Сотня метров, другая. От состава послышались выстрелы. Видимо, наши люди принялись стрелять по нам. Я не хотел открывать глаза, чтобы не потерять внутренний ориентир. Мы же повернулись ровно на сто восемьдесят градусов, а значит идём ровно обратно. И это, пожалуй, единственная истина из оставшихся. Открой я глаза и может оказаться, что иду в совсем другом направлении. Мозг собьётся и примется мне доказывать, что я не прав, отбирая последний внутренний ориентир.
- Не стрелять!!! - закричал я в надежде, что мой голос услышат и поймут хотя бы треть стрелков.
- А чего ты кричишь? Представь, что сейчас могут видеть они? - обронил Брусов. - Ты веди нас, веди. Я анализирую картину мира и прихожу к выводу, что вижу и слышу совсем не то, что остальные. Но я не могу доказывать, не будучи уверенным в своей правоте… Он заговорил без остановки, фактически подтверждая мне мои же выводы. Показалось, что это не Брусов говорит, а очередной бред воспроизводит мне мои же мысли.
- Мать вашу, вы совсем охренели?! В БАТЮ, СТРЕЛЯТЬ?! - закричал я народу туда, откуда слышались выстрелы.

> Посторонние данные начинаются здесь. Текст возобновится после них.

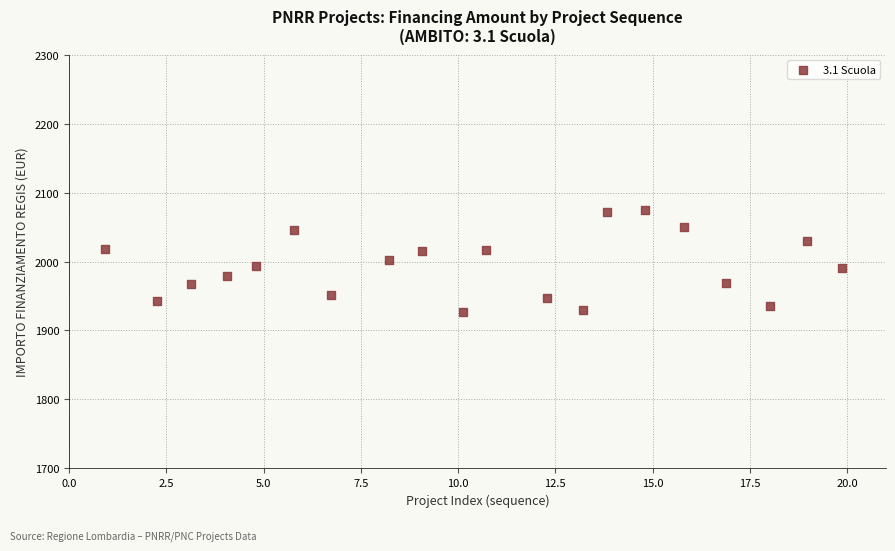

What is the range of Y values (max minus min)?

147.1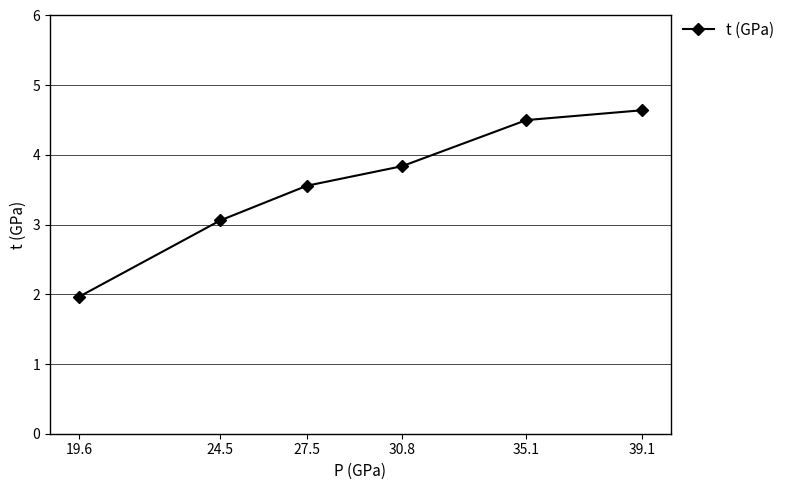

What is the label of the 6th point from the right?

19.6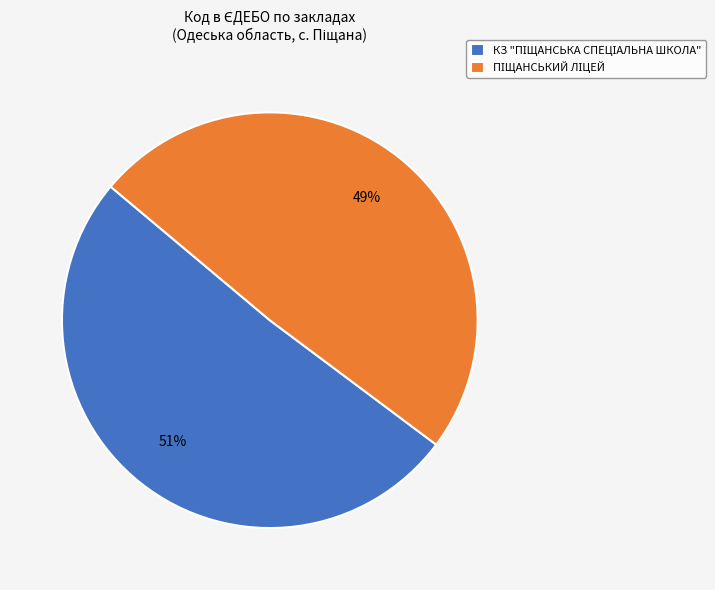

To the nearest percent, what is the average slice percentage?

50%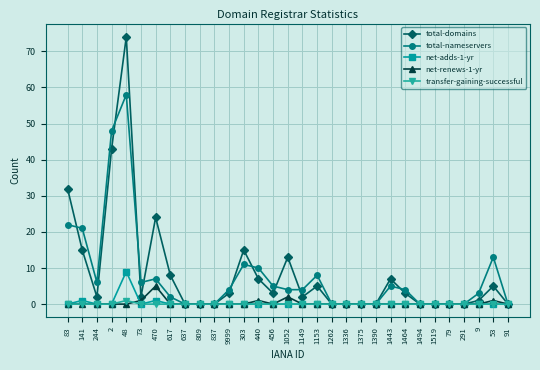

Reading right to left, what are all the values shown in this chart?

total-domains: 0	5	1	0	0	0	0	3	7	0	0	0	0	5	2	13	3	7	15	3	0	0	0	8	24	2	74	43	2	15	32
total-nameservers: 0	13	3	0	0	0	0	4	5	0	0	0	0	8	4	4	5	10	11	4	0	0	0	2	7	6	58	48	6	21	22
net-adds-1-yr: 0	0	0	0	0	0	0	0	0	0	0	0	0	0	0	0	0	0	0	0	0	0	0	0	1	0	9	0	0	1	0
net-renews-1-yr: 0	1	0	0	0	0	0	0	0	0	0	0	0	0	0	2	0	1	0	0	0	0	0	0	5	1	0	0	0	0	0
transfer-gaining-successful: 0	0	0	0	0	0	0	0	0	0	0	0	0	0	0	0	0	0	0	0	0	0	0	0	0	0	1	0	0	0	0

Пули свистели над головой. Упасть бы и ползти, крича вновь и вновь, но, кажется, что это тоже бред… они могут и не стрелять. Вероятность примерно пятьдесят на пятьдесят.
Рискуя получить огнестрельное, мы продолжали идти на свой страх и риск.
Думаю, ребята простят мне те шишки, которые мы заработали, когда все впятером врезались лбами в розовый вагон.
* * *
В эту ночь не спалось. Стресс, полученный всеми нами в результате рейда происходящего, давал о себе знать. По-прежнему казалось, что всё вокруг не по-настоящему. И я полдня, начиная с обеда, периодически выстраивал весь состав в свободных вагонах и каждого заставлял отчитываться о том, что он видит и слышит.
Мир без ориентиров это страшно. Это полшага до психиатрической лечебницы, которых больше нет. Потому остаёшься один на один со всеми своими страхами и глюками. А ведь больше всего человек страшиться именно одиночества.